Entangled in this swirling uncertainty, regional banks confront a foreboding forecast regarding net interest income (NII), the barometer measuring the spread between earnings on loans and payouts on deposits. During the fourth quarter, a multitude of regional banks witnessed a decline in this pivotal profitability metric, as the cost of deposits escalated. Moreover, the majority anticipates a further erosion of NII in the current year.

The advent of 2024 finds these banks ensnared in continued despondency, with KRE down 5.1% and IAT plummeting by 4.7% year-to-date, in stark contrast to the S&P 500’s meager 0.2% uptick as of last week. This prolonged weakness emanates from lackluster Q4 2023 earnings and, in numerous instances, disheartening 2024 outlooks.

Throughout the quarter, a recurring motif was the imposition of a special assessment charge by the Federal Deposit Insurance Corporation on several banks. The regulator levied these charges to replenish its Deposit Insurance Fund, depleting due to the collapses of banks in March. Simultaneously, against a backdrop of lingering macroeconomic ambiguity, several banks bolstered their reserves to offset prospective losses stemming from delinquent and non-performing debt. Truist Financial, M&T Bank, and Fulton Financial were among the banks that delivered lackluster Q4 results, while investors eagerly scrutinized their 2024 guidance.

KeyCorp, the Cleveland-based lender, steered toward a 2%-5% annualized drop in NII. Notably, Q4 NII (taxable equivalent) inched up to $928 million from $923 million in Q3, yet waned from $1.23 billion in the corresponding quarter a year earlier. Chris Gorman, the Chairman and CEO of KeyCorp, articulated, “We have a clearly defined net interest income opportunity moving forward as our short-term swaps and treasuries reprice, particularly in the second half of the year.” He and CFO Clark Khayat elaborated on this promising prospect, forecasting incremental benefits as the swaps gradually roll off, culminating in a windfall in the first quarter of 2025.

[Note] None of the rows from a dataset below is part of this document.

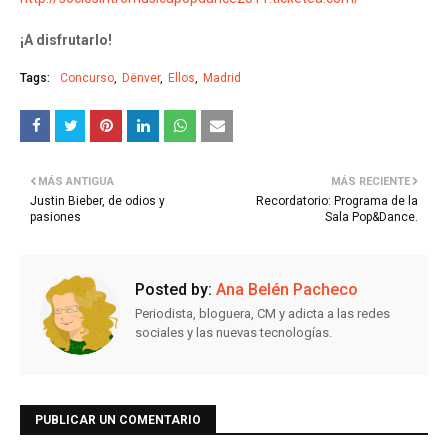
¡A disfrutarlo!
Tags:
Concurso
Dënver
Ellos
Madrid
MÁS ANTIGUA
MÁS RECIENTE
Justin Bieber, de odios y
Recordatorio: Programa de la
pasiones
Sala Pop&Dance.
Posted by:
Ana Belén Pacheco
Periodista, bloguera, CM y adicta a las redes
sociales y las nuevas tecnologías.
PUBLICAR UN COMENTARIO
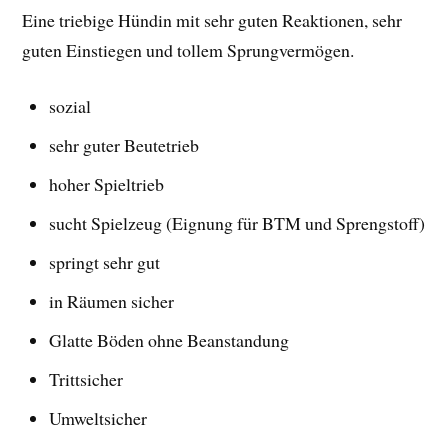
Eine triebige Hündin mit sehr guten Reaktionen, sehr
guten Einstiegen und tollem Sprungvermögen.
sozial
sehr guter Beutetrieb
hoher Spieltrieb
sucht Spielzeug (Eignung für BTM und Sprengstoff)
springt sehr gut
in Räumen sicher
Glatte Böden ohne Beanstandung
Trittsicher
Umweltsicher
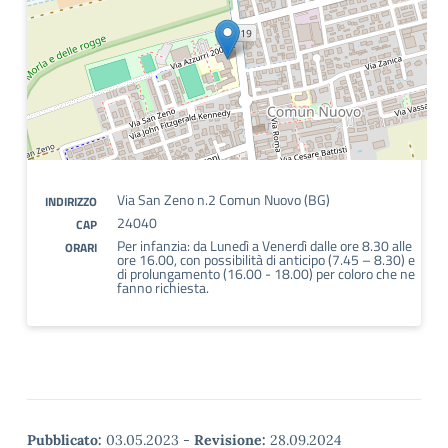
Via San Zeno n.2 Comun Nuovo (BG)
INDIRIZZO
24040
CAP
Per infanzia: da Lunedì a Venerdì dalle ore 8.30 alle
ORARI
ore 16.00, con possibilità di anticipo (7.45 – 8.30) e
di prolungamento (16.00 - 18.00) per coloro che ne
fanno richiesta.
Pubblicato:
03.05.2023
-
Revisione:
28.09.2024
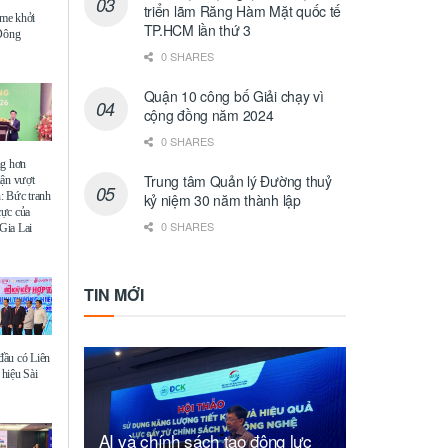
triển lãm Răng Hàm Mặt quốc tế
me khởi
TP.HCM lần thứ 3
 Đông
0 SHARES
Quận 10 công bố Giải chạy vì
cộng đồng năm 2024
0 SHARES
ng hơn
Trung tâm Quản lý Đường thuỷ
uận vượt
: Bức tranh
kỷ niệm 30 năm thành lập
 cực của
0 SHARES
Gia Lai
TIN MỚI
ầu có Liên
hiệu Sài
AI và chính sách tạo động lực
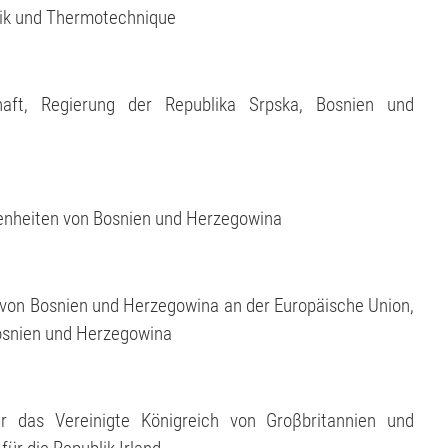
ik und Thermotechnique
chaft, Regierung der Republika Srpska, Bosnien und
genheiten von Bosnien und Herzegowina
on von Bosnien und Herzegowina an der Europäische Union,
osnien und Herzegowina
r das Vereinigte Königreich von Groβbritannien und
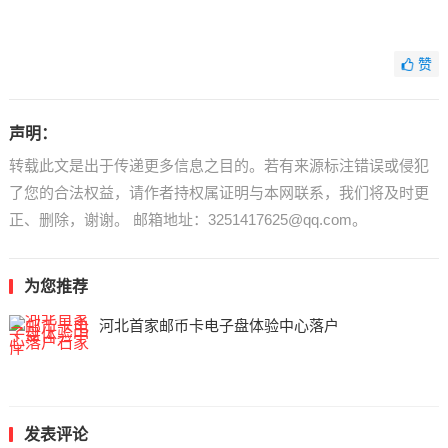
赞
声明：
转载此文是出于传递更多信息之目的。若有来源标注错误或侵犯
了您的合法权益，请作者持权属证明与本网联系，我们将及时更
正、删除，谢谢。 邮箱地址：3251417625@qq.com。
为您推荐
河北首家邮币卡电子盘体验中心落户
发表评论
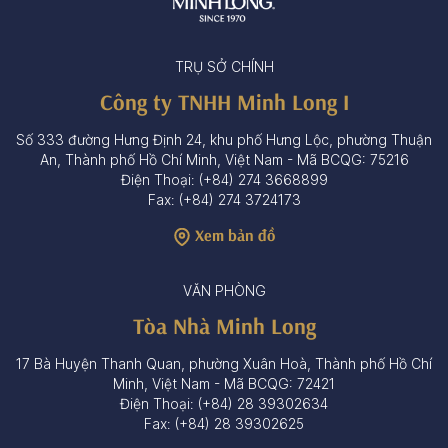
TRỤ SỞ CHÍNH
Công ty TNHH Minh Long I
Số 333 đường Hưng Định 24, khu phố Hưng Lộc, phường Thuận
An, Thành phố Hồ Chí Minh, Việt Nam - Mã BCQG: 75216
Điện Thoại: (+84) 274 3668899
Fax: (+84) 274 3724173
Xem bản đồ
VĂN PHÒNG
Tòa Nhà Minh Long
17 Bà Huyện Thanh Quan, phường Xuân Hoà, Thành phố Hồ Chí
Minh, Việt Nam - Mã BCQG: 72421
Điện Thoại: (+84) 28 39302634
Fax: (+84) 28 39302625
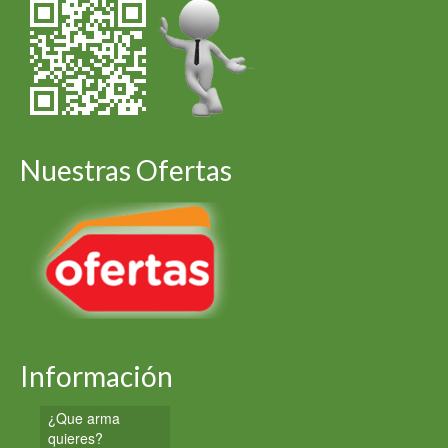
Nuestras Ofertas
Información
¿Que arma
quieres?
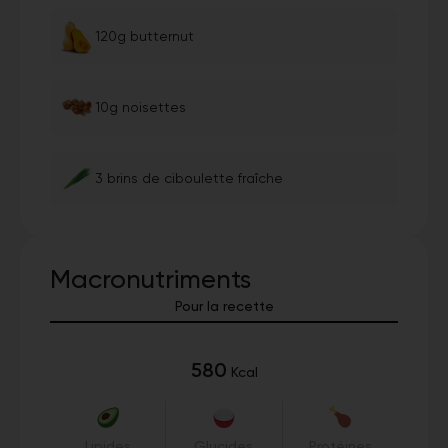
120g butternut
10g noisettes
3 brins de ciboulette fraîche
Macronutriments
Pour la recette
580
Kcal
Lipides
Glucides
Protéines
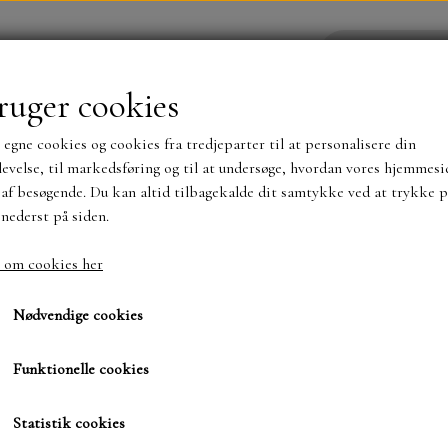
ruger cookies
 egne cookies og cookies fra tredjeparter til at personalisere din
YHEDER
WEBSHOP
evelse, til markedsføring og til at undersøge, hvordan vores hjemmesi
af besøgende. Du kan altid tilbagekalde dit samtykke ved at trykke p
 nederst på siden.
NYHEDER
MAJA KARTON
MINTAY PAPER
 om cookies her
Pincetsaks
TS OG KLISTERMÆRKER
MØNSTER BLOKKE 15 X 15 
Nødvendige cookies
BLOKKE A5..OG A4....OG 15X30 ..MØNSTREDE O
Funktionelle cookies
80,00 kr.
SIMPLE AND BASIC
DIES
Varenummer: 500594 D
Statistik cookies
SIMPLE AND BASIC
MINI DIES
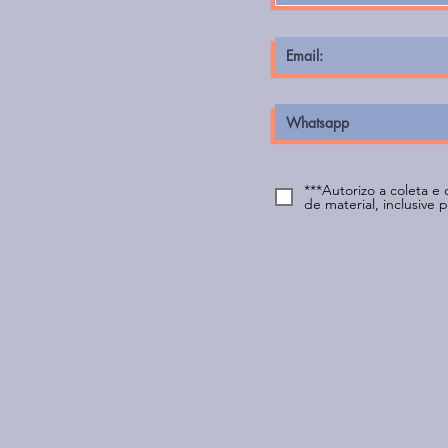
***Autorizo a coleta e
de material, inclusive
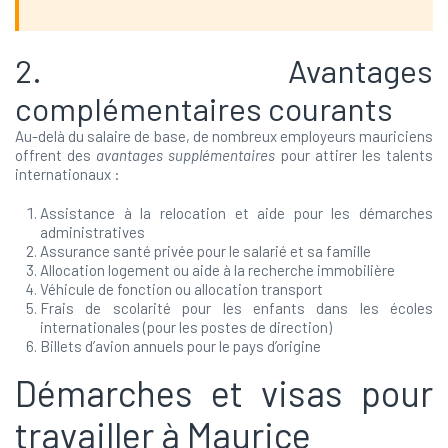
2. Avantages
complémentaires courants
Au-delà du salaire de base, de nombreux employeurs mauriciens
offrent des
avantages supplémentaires
pour attirer les talents
internationaux :
Assistance à la relocation et aide pour les démarches
administratives
Assurance santé privée pour le salarié et sa famille
Allocation logement ou aide à la recherche immobilière
Véhicule de fonction ou allocation transport
Frais de scolarité pour les enfants dans les écoles
internationales (pour les postes de direction)
Billets d’avion annuels pour le pays d’origine
Démarches et visas pour
travailler à Maurice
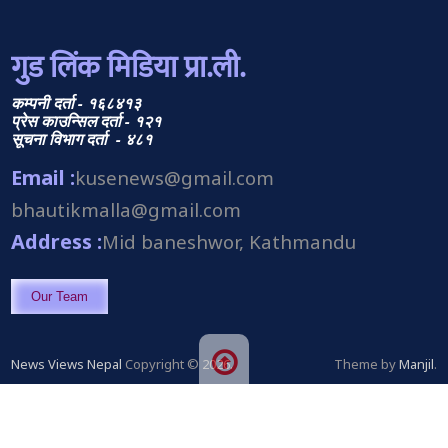
गुड लिंक मिडिया प्रा.ली.
कम्पनी दर्ता - १६८४१३
प्रेस काउन्सिल दर्ता - १२१
सूचना विभाग दर्ता - ४८१
Email :
kusenews@gmail.com
bhautikmalla@gmail.com
Address :
Mid baneshwor, Kathmandu
Our Team
News Views Nepal
Copyright © 2026.
Theme by
Manjil
.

Similarly, M&T Bank anticipates a 5.0%-6.5% decline in NII (taxable equivalent) in 2024 from the $7.17 billion recorded in 2023. This metric ebbed to $1.74 billion in Q4 from $1.79 billion in Q3 and $1.84 billion in Q4 2022. Daryl Bible, the finance chief of M&T Bank, expressed optimism about lower rates, foreseeing an impetus for the bank’s commercial lending and investment banking business, poised for an upsurge in activity and an influx of capital.

Conversely, amidst the prevailing pessimism, some mid-sized lenders’ sanguine projections brought a glimmer of hope to investors. Fifth Third Bancorp, for instance, surpassed Wall Street expectations in Q4 2023, culminating in a 2024 revenue outlook that eclipsed the average analyst estimate. Moreover, SA’s Quant system hailed Customers Bancorp as the premier performer among regional banks, closely trailed by Business First Bancshares and United Bankshares.